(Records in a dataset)
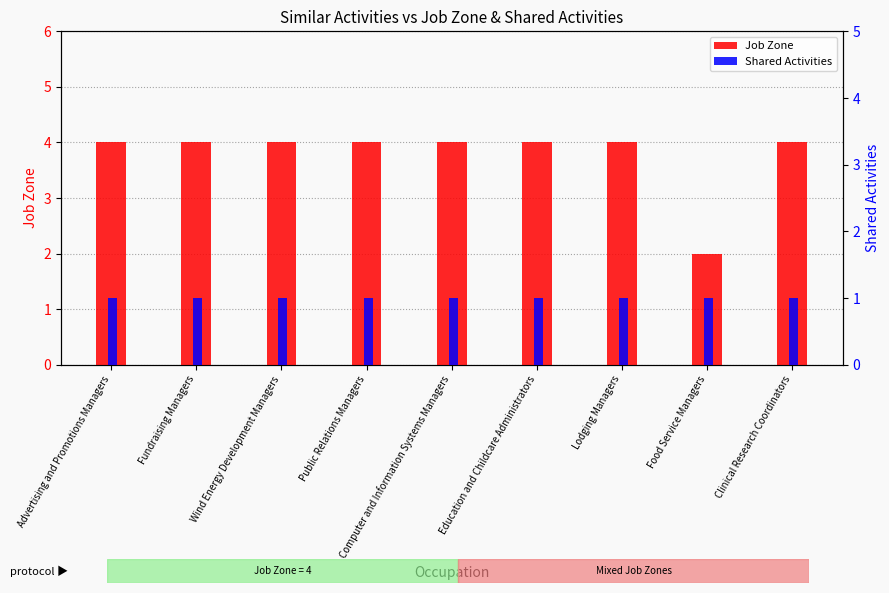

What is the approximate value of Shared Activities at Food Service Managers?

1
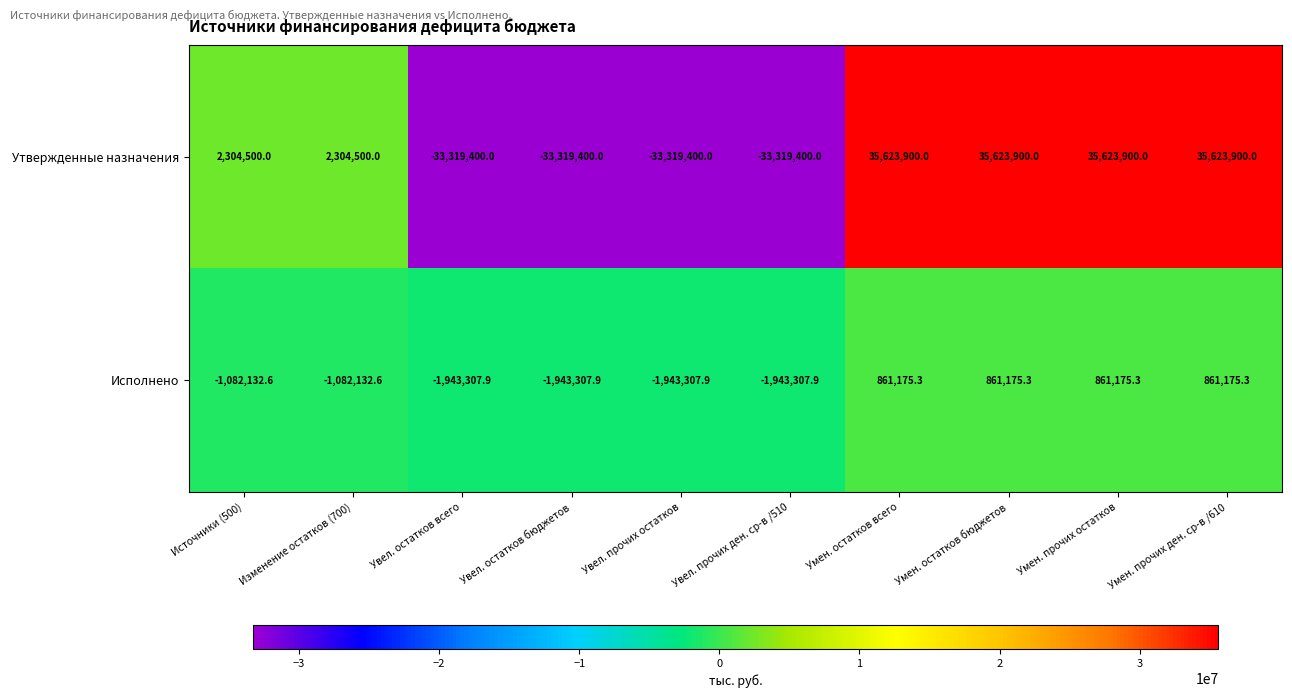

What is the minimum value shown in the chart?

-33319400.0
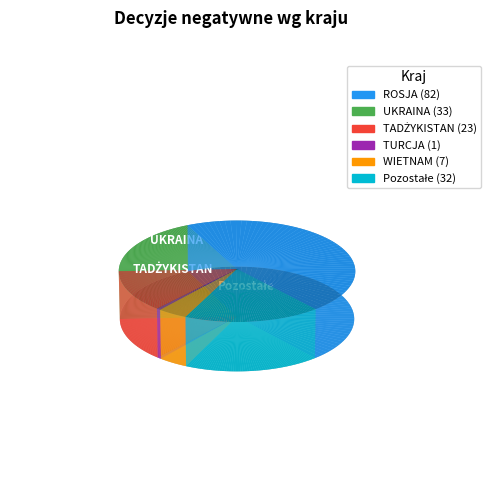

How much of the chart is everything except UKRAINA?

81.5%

■ How to complete this task
Could you copy out all of the records above word for word, leaving the pictures out?

■ Task output
What is the approximate value of Shared Activities at Food Service Managers?

1

What is the minimum value shown in the chart?

-33319400.0

How much of the chart is everything except UKRAINA?

81.5%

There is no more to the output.